Stored data:
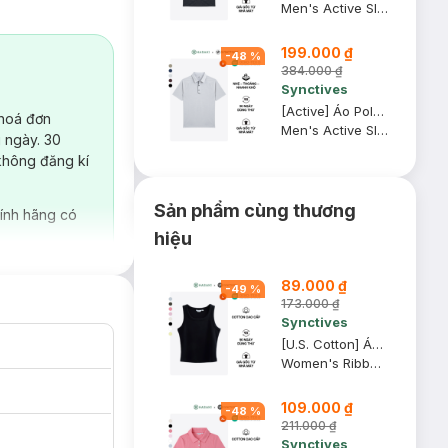
Men's Active Slim Fit Polo Shirt
199.000 ₫
-
48
%
384.000 ₫
Synctives
[Active] Áo Polo Nam Synctives Slim Fit, Xám Army, S - SMPO0013
 hoá đơn
Men's Active Slim Fit Polo Shirt
 ngày. 30
không đăng kí
Sản phẩm cùng thương
ính hãng có
hiệu
89.000 ₫
-
49
%
173.000 ₫
Synctives
[U.S. Cotton] Áo Tank Top Nữ Synctives Slim Fit, Đen, L - CWTA0005
Women's Ribbed Waist Length Fitted Tank Top
109.000 ₫
-
48
%
211.000 ₫
Synctives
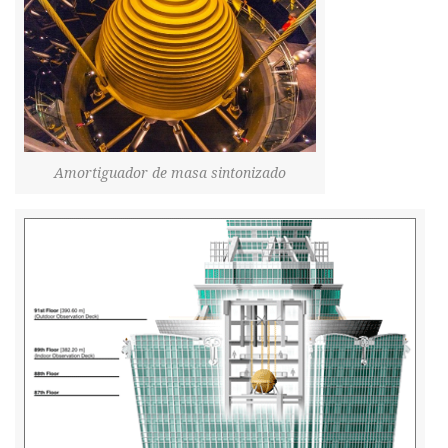
Amortiguador de masa sintonizado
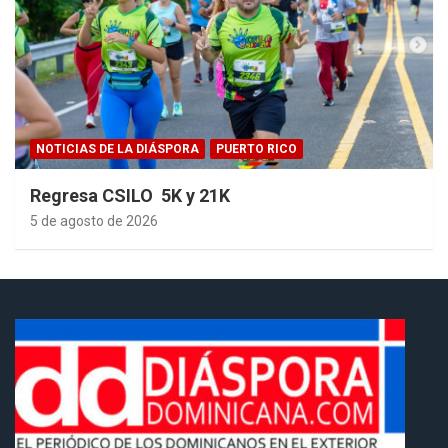
NOTICIAS DE LA DIÁSPORA
PUERTO RICO
Regresa CSILO 5K y 21K
5 de agosto de 2026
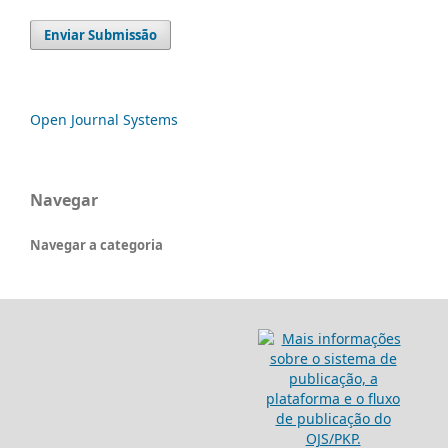
Enviar Submissão
Open Journal Systems
Navegar
Navegar a categoria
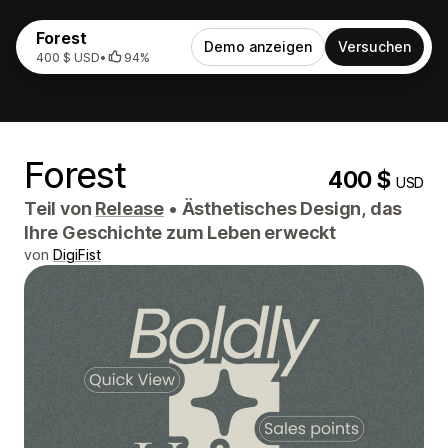
Forest
Demo anzeigen
Versuchen
400 $ USD
•
94%
Forest
400 $
USD
Teil von
Release
•
Ästhetisches Design, das
Ihre Geschichte zum Leben erweckt
von
DigiFist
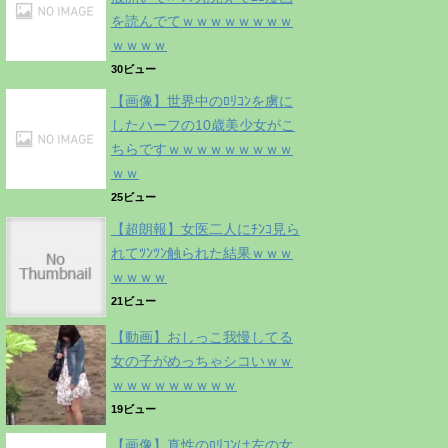
を読んでてｗｗｗｗｗｗｗｗ
ｗｗｗｗ
30ビュー
【画像】世界中のﾛﾘｺﾝを虜に
したハーフの10歳美少女がこ
ちらですｗｗｗｗｗｗｗｗｗ
ｗｗ
25ビュー
【超朗報】女医二人にﾁﾝｺ見ら
れてﾂﾝﾂﾝ触られた結果ｗｗｗ
ｗｗｗｗ
21ビュー
【動画】おしっこ我慢してる
女の子がめっちゃシコいｗｗ
ｗｗｗｗｗｗｗｗｗ
19ビュー
【画像】真性のﾛﾘｺﾝは左の女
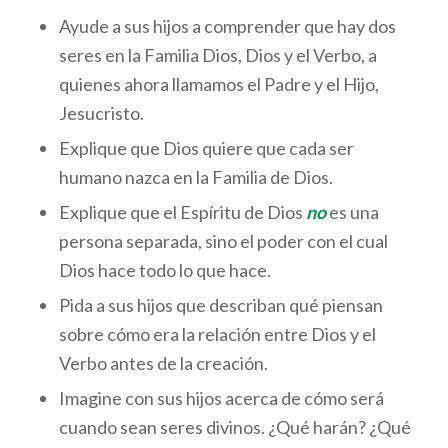
Ayude a sus hijos a comprender que hay dos
seres en la Familia Dios, Dios y el Verbo, a
quienes ahora llamamos el Padre y el Hijo,
Jesucristo.
Explique que Dios quiere que cada ser
humano nazca en la Familia de Dios.
Explique que el Espíritu de Dios
no
es una
persona separada, sino el poder con el cual
Dios hace todo lo que hace.
Pida a sus hijos que describan qué piensan
sobre cómo era la relación entre Dios y el
Verbo antes de la creación.
Imagine con sus hijos acerca de cómo será
cuando sean seres divinos. ¿Qué harán? ¿Qué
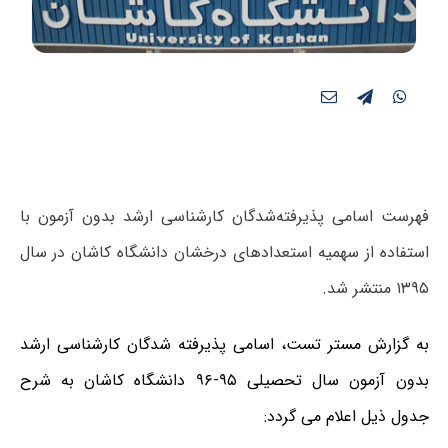
فهرست اسامی پذیرفته‌شدگان کارشناسی ارشد بدون آزمون با
استفاده از سهمیه استعدادهای درخشان دانشگاه کاشان در سال
۱۳۹۵ منتشر شد.
به گزارش مستر تست، اسامی پذیرفته شدگان کارشناسی ارشد
بدون آزمون سال تحصیلی ۹۵-۹۶ دانشگاه کاشان به شرح
جدول ذیل اعلام می گردد:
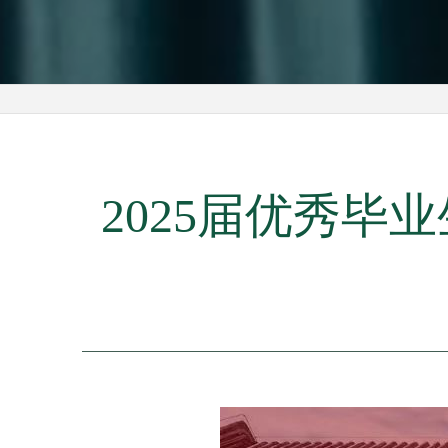
2025届优秀毕业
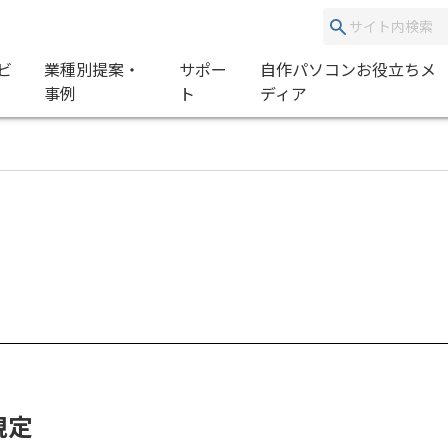
ビ
業種別提案・
サポー
自作パソコンお役立ちメ
事例
ト
ディア
規定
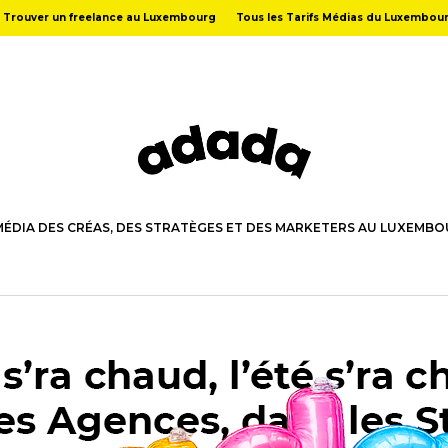
Trouver un freelance au Luxembourg
Tous les Tarifs Médias du Luxembou
MÉDIA DES CRÉAS, DES STRATÈGES ET DES MARKETERS AU LUXEMB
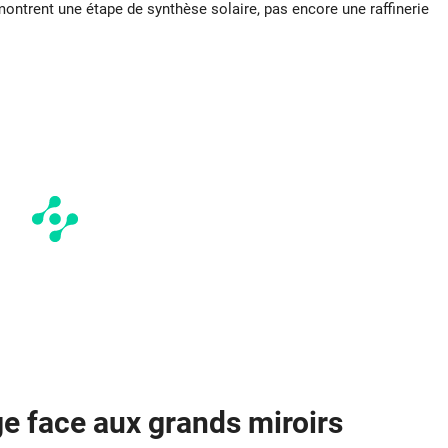
ntrent une étape de synthèse solaire, pas encore une raffinerie
ge face aux
grands miroirs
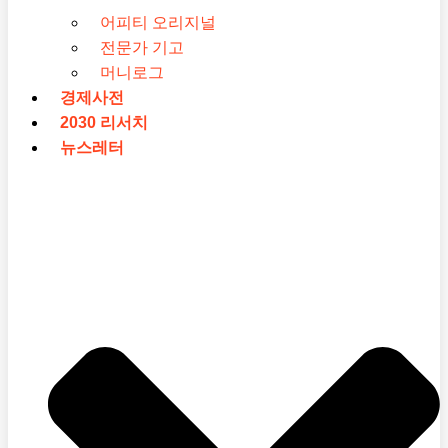
어피티 오리지널
전문가 기고
머니로그
경제사전
2030 리서치
뉴스레터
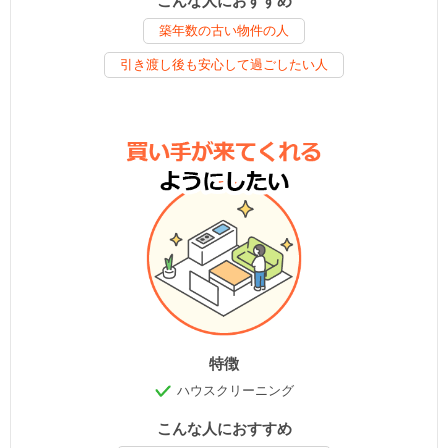
こんな人におすすめ
築年数の古い物件の人
引き渡し後も安心して過ごしたい人
特徴
ハウスクリーニング
こんな人におすすめ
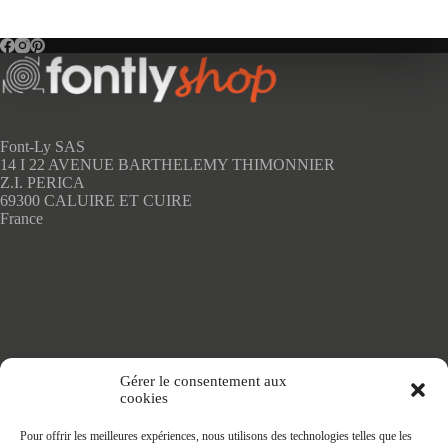
plusieurs
variations.
Les
options
peuvent
être
choisies
sur
Font-Ly SAS
la
14 I 22 AVENUE BARTHELEMY THIMONNIER
page
Z.I. PERICA
du
69300 CALUIRE ET CUIRE
produit
France
Accueil
Gérer le consentement aux
Adhésifs SANS PVC
cookies
Articles de maison
Nappes
Pour offrir les meilleures expériences, nous utilisons des technologies telles que les
Protège Table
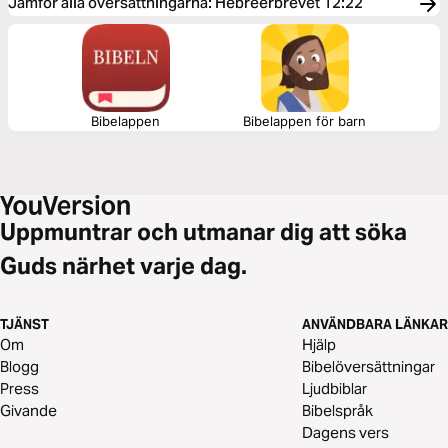
Jämför alla översättningarna
:
Hebreerbrevet 12:22
Bibelappen
Bibelappen för barn
Uppmuntrar och utmanar dig att söka
Guds närhet varje dag.
TJÄNST
ANVÄNDBARA LÄNKAR
Om
Hjälp
Blogg
Bibelöversättningar
Press
Ljudbiblar
Givande
Bibelspråk
Dagens vers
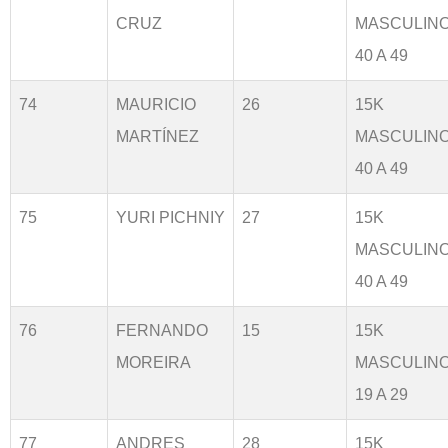
CRUZ
MASCULIN
40 A 49
74
MAURICIO
26
15K
MARTÍNEZ
MASCULIN
40 A 49
75
YURI PICHNIY
27
15K
MASCULIN
40 A 49
76
FERNANDO
15
15K
MOREIRA
MASCULIN
19 A 29
77
ANDRES
28
15K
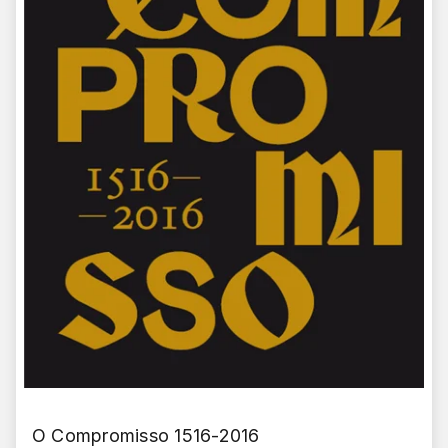
O Compromisso 1516-2016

Work instruction: Every line of the listing that holds "hijos" counts once. Say how many such lines there are, using only a number.

Response: 3